• _To-do item_:
Please return every line of the records below that contains the string "pressure". Case counts.

• _Supplied information_:
[Start of Attachment]

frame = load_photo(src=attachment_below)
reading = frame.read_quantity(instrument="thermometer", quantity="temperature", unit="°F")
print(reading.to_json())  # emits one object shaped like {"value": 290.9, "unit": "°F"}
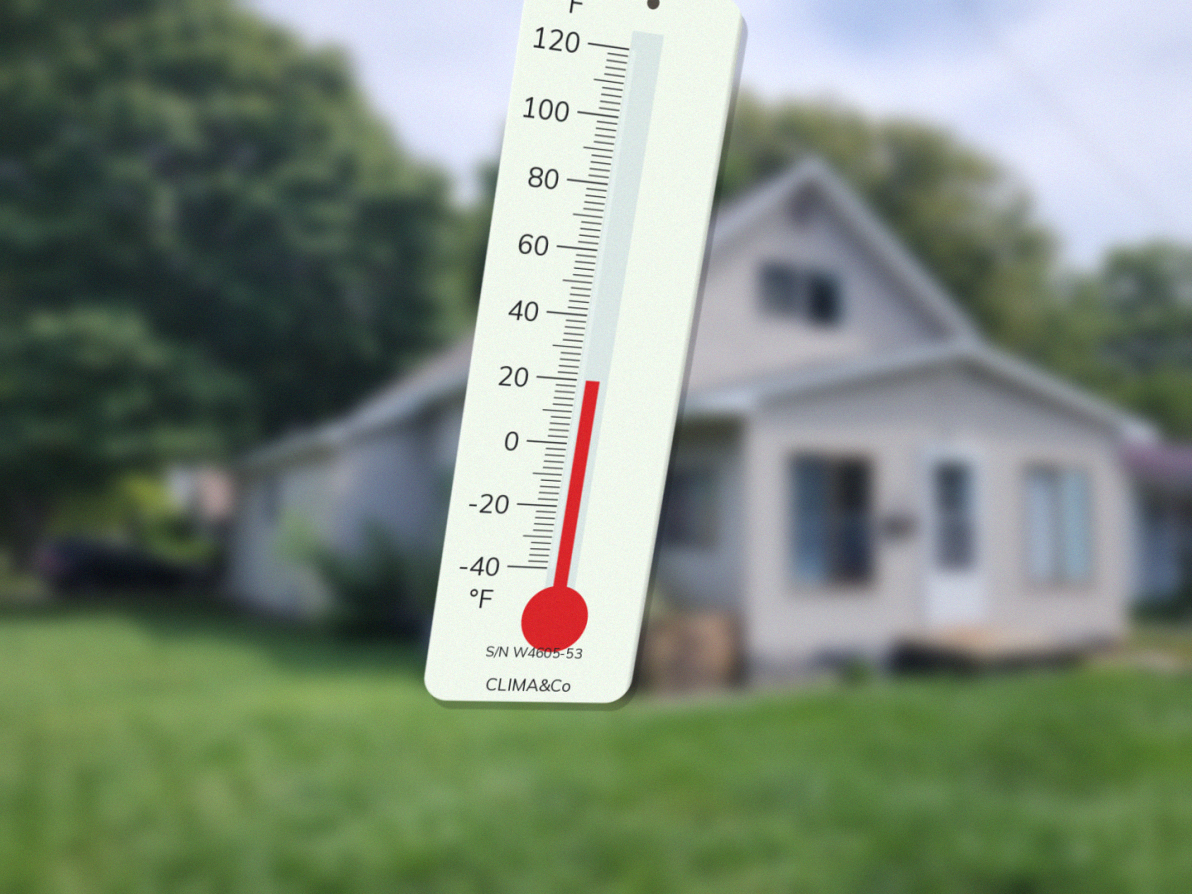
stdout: {"value": 20, "unit": "°F"}
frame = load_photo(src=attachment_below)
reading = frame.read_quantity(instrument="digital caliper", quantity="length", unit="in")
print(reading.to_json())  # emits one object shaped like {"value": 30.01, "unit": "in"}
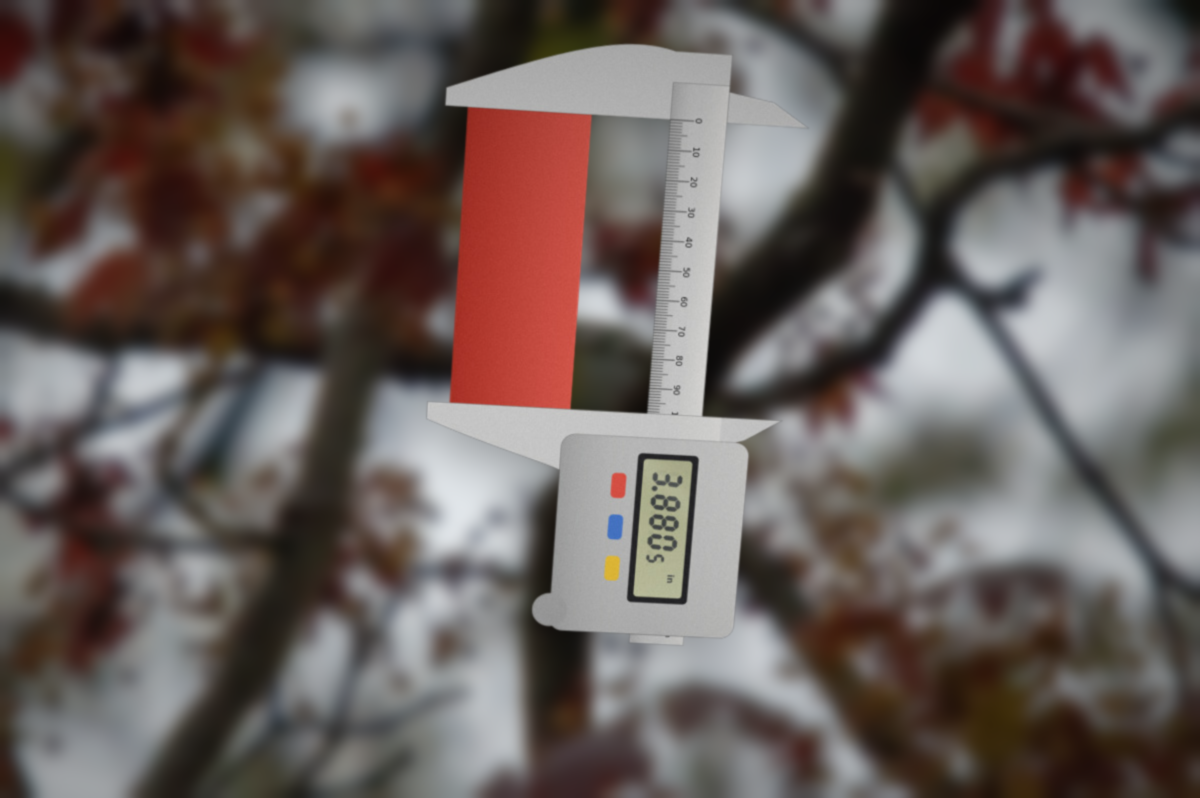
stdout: {"value": 3.8805, "unit": "in"}
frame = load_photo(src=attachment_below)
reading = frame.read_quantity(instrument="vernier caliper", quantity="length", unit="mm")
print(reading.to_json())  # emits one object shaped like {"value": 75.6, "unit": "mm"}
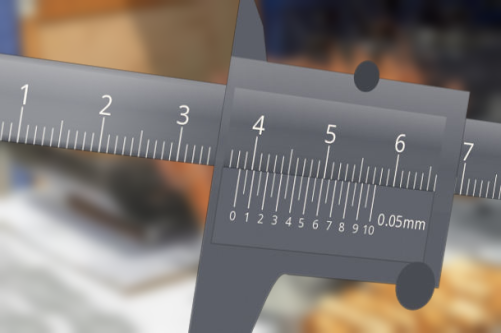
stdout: {"value": 38.4, "unit": "mm"}
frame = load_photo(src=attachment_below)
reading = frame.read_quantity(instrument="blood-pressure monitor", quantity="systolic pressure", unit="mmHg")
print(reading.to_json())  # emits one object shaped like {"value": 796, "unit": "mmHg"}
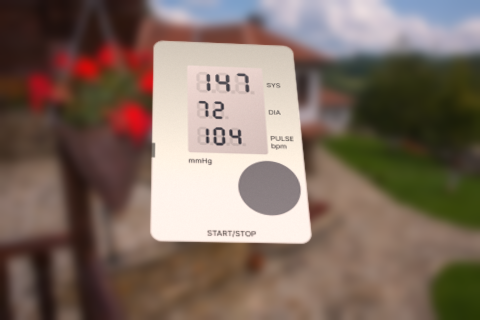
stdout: {"value": 147, "unit": "mmHg"}
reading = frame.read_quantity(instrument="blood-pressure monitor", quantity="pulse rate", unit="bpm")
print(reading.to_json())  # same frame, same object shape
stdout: {"value": 104, "unit": "bpm"}
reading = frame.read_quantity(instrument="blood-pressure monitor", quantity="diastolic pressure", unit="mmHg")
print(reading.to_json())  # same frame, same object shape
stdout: {"value": 72, "unit": "mmHg"}
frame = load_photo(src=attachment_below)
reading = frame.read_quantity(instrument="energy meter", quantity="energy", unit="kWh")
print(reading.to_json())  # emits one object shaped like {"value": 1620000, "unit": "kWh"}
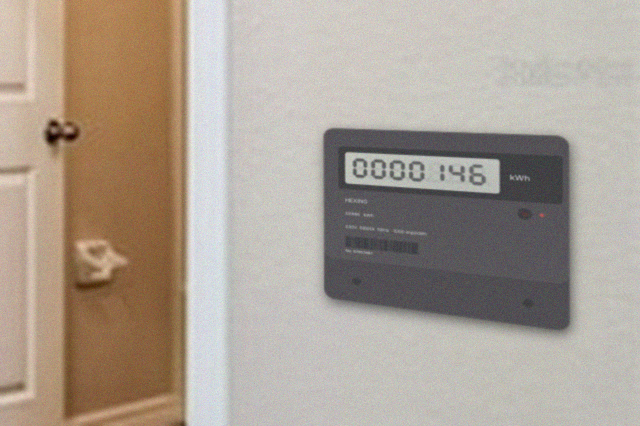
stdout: {"value": 146, "unit": "kWh"}
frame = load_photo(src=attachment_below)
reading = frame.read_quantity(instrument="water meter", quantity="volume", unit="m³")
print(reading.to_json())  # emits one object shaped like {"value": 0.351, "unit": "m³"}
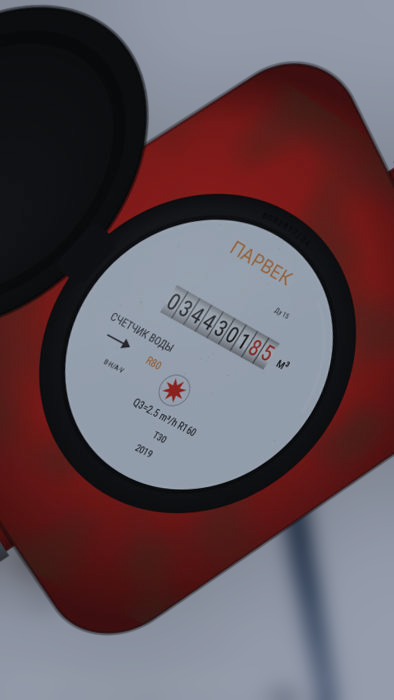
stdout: {"value": 344301.85, "unit": "m³"}
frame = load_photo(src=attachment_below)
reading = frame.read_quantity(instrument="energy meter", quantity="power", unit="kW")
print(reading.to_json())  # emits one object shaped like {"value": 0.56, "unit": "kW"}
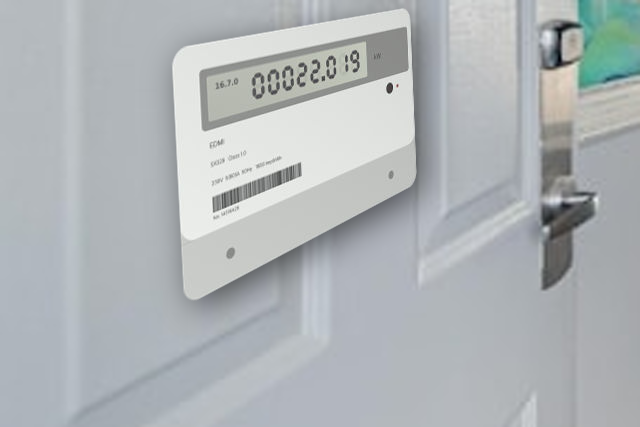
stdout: {"value": 22.019, "unit": "kW"}
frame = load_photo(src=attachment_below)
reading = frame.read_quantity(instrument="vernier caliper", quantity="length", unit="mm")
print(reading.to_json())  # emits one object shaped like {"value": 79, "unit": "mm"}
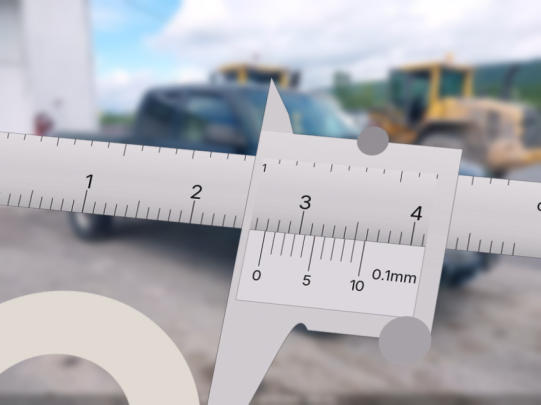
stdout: {"value": 26.9, "unit": "mm"}
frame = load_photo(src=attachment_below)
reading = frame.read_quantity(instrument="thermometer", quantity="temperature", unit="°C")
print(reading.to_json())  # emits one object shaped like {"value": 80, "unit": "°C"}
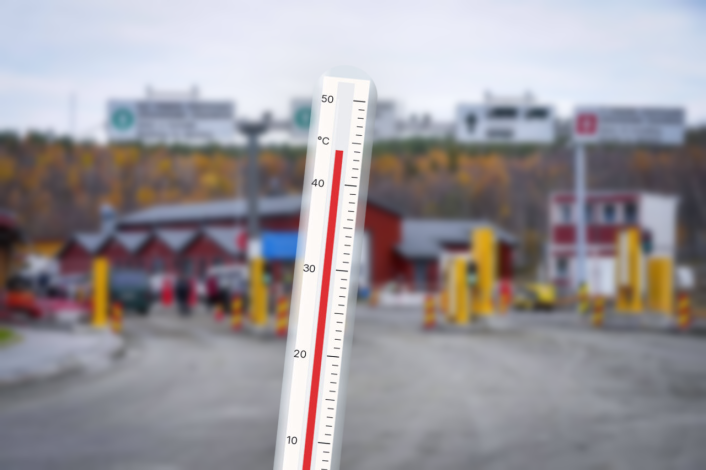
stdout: {"value": 44, "unit": "°C"}
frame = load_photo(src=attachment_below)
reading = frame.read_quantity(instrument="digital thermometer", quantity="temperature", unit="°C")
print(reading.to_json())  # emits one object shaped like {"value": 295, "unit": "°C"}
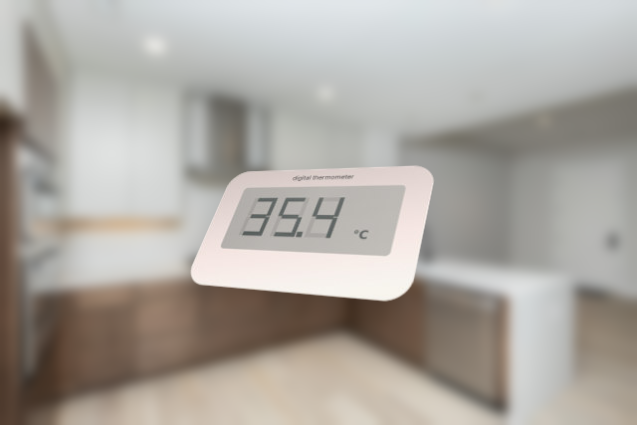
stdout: {"value": 35.4, "unit": "°C"}
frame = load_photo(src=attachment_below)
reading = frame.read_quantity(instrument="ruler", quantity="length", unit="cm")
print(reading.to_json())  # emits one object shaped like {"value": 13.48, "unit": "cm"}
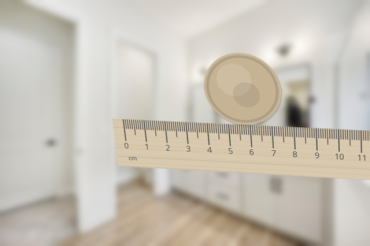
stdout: {"value": 3.5, "unit": "cm"}
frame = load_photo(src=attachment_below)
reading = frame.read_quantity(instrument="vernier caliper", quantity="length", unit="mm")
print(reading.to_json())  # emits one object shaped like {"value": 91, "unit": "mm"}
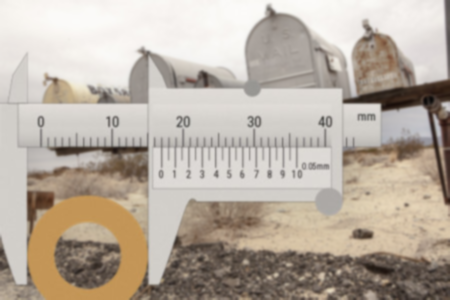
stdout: {"value": 17.0, "unit": "mm"}
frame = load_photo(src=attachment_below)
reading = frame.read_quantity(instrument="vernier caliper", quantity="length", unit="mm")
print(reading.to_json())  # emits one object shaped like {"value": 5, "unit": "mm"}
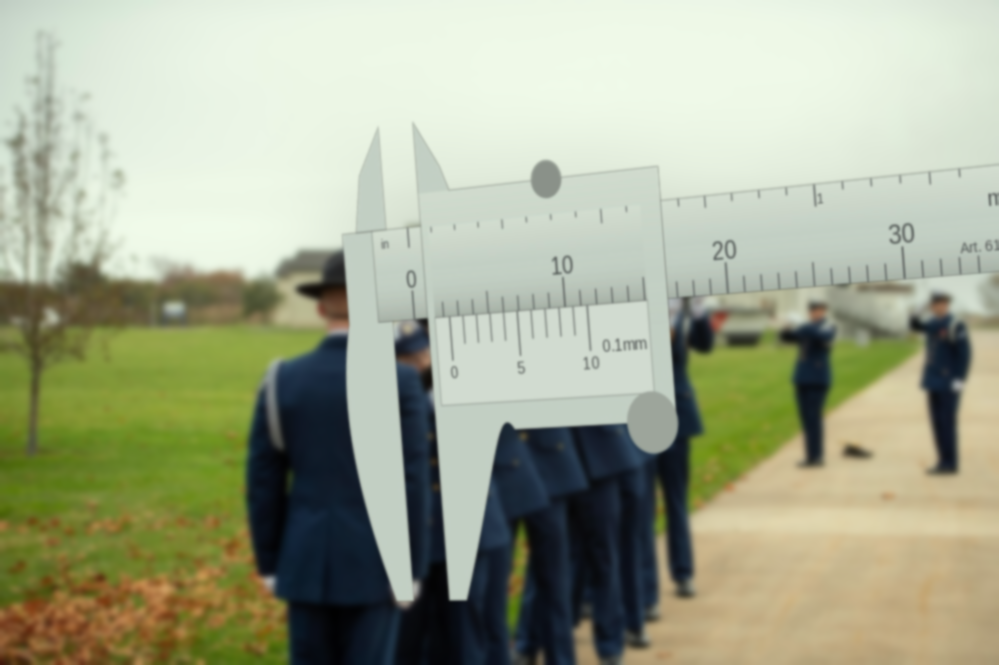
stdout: {"value": 2.4, "unit": "mm"}
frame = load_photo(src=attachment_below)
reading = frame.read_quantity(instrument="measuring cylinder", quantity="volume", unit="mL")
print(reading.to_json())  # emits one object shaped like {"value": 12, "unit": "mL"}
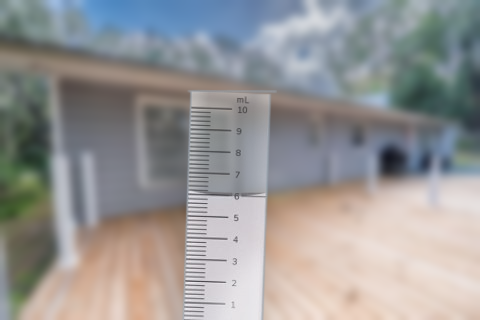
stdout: {"value": 6, "unit": "mL"}
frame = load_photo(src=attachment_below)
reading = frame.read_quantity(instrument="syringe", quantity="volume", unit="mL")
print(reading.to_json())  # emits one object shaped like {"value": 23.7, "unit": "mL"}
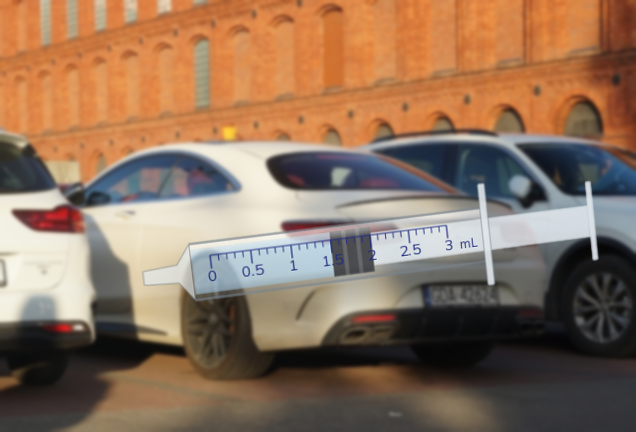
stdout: {"value": 1.5, "unit": "mL"}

[End of Attachment]

• _Your solution_:
reading = frame.read_quantity(instrument="blood-pressure monitor", quantity="systolic pressure", unit="mmHg")
reading = frame.read_quantity(instrument="blood-pressure monitor", quantity="pulse rate", unit="bpm")
reading = frame.read_quantity(instrument="blood-pressure monitor", quantity="diastolic pressure", unit="mmHg")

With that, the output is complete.